# R15-500 0x1184 Issues / Discussion



## Stuart Sweet (Jun 19, 2006)

R15-500: 0x1184

Staggered national release began 1/25/08.

Release notes: http://www.dbstalk.com/showthread.php?t=117384

Please report all issues here, in as much detail as possible.

Please don't post "Got it/didn't get it", those posts will be deleted.


----------



## zortapa (Nov 16, 2005)

Earlier this morning, my R15 was recording a movie from 7:30-11.

At 10:30, there were 3 other programs scheduled to record based on SLs.
The priorities of these three SLs are 3, 22, and 23. My R15 should have
recorded the program from SL #3, but it recorded the program from SL #22.

Any ideas why the prioritizer seemed to fail?


----------



## qwerty (Feb 19, 2006)

My guess is buggy software.


----------



## zortapa (Nov 16, 2005)

A bug? It would seem so. 

Since I have not noticed this problem for more than a year, it seems that it may be related to some change in 1184. 

That would make two important problems that came to me in 1184:
- not recording correct program based on prioritizer.
- extremely poor playback of some previous recording that used to playback just fine.


----------



## red.bean.head (Feb 1, 2007)

zortapa said:


> A bug? It would seem so.
> 
> Since I have not noticed this problem for more than a year, it seems that it may be related to some change in 1184.
> 
> ...


Or item #3 already recorded within the past 28 days? I think the box has the same logic as a TiVo where it won't record the same episode again if it recorded within 28 days.


----------



## bsprague (Feb 24, 2007)

This seems random, but after awhile it stops working. A “reset” restores the functions. This seems to be going on since the last software release. It seems to happen when my wife wants me to hear something she has to say and presses the pause button. The screen shows the progress tape with the pause symbol on the right, but it does not stop. Pressing the pause button again to release the pause causes the progress tape to show the play symbol and then disappear. 

Then the other functions stop working too. Pressing the FF or RR a few times can cause the screen to freeze. 

Anybody else experience this?

What to do? Is there anybody I can tell other than members of this forum? Is there a way to fix it? 

Bill


----------



## zortapa (Nov 16, 2005)

Good thought, but no, the program that was skipped was a first run episode....


----------



## Stuart Sweet (Jun 19, 2006)

Note: several eariler threads were consolidated into this one.


----------



## bsprague (Feb 24, 2007)

Stuart Sweet said:


> Note: several eariler threads were consolidated into this one.


I'm a confused newbee on this forum. Did my post/question just get lost in another thread? The title won't show up on the title list will it?


----------



## Stuart Sweet (Jun 19, 2006)

It looks like your post is above in this thread.


----------



## bsprague (Feb 24, 2007)

Stuart Sweet said:


> Note: several eariler threads were consolidated into this one.


 Yes, but it seems surrounded by another issue. I'm trying to figure out if this is a new software bug or if my R15 is broken. When I first posted it, it showed up in the list of titles as a separate issue.

▸ **Do this**:
Copy the forum thread from "Release notes: http://www.dbstalk.com/showthread.php?t=117384" to "will be deleted.", substituting "removed" for "deleted". The lines placed after this thread are not required for any part of the work.

▸ **Source excerpt**:
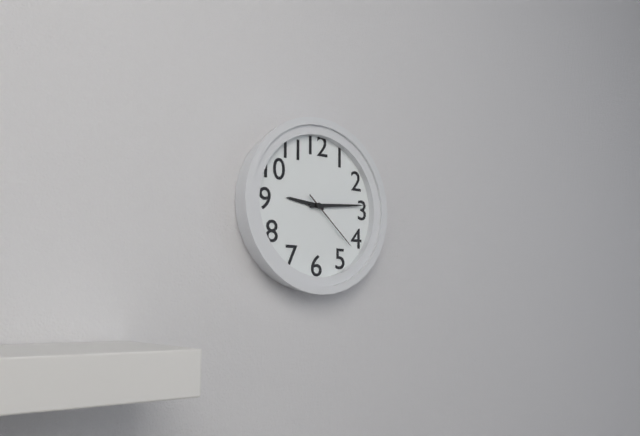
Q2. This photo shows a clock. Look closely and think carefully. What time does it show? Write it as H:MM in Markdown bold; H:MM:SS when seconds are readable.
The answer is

▸ **Answer to the exercise**:
Release notes: http://www.dbstalk.com/showthread.php?t=117384

Please report all issues here, in as much detail as possible.

Please don't post "Got it/didn't get it", those posts will be removed.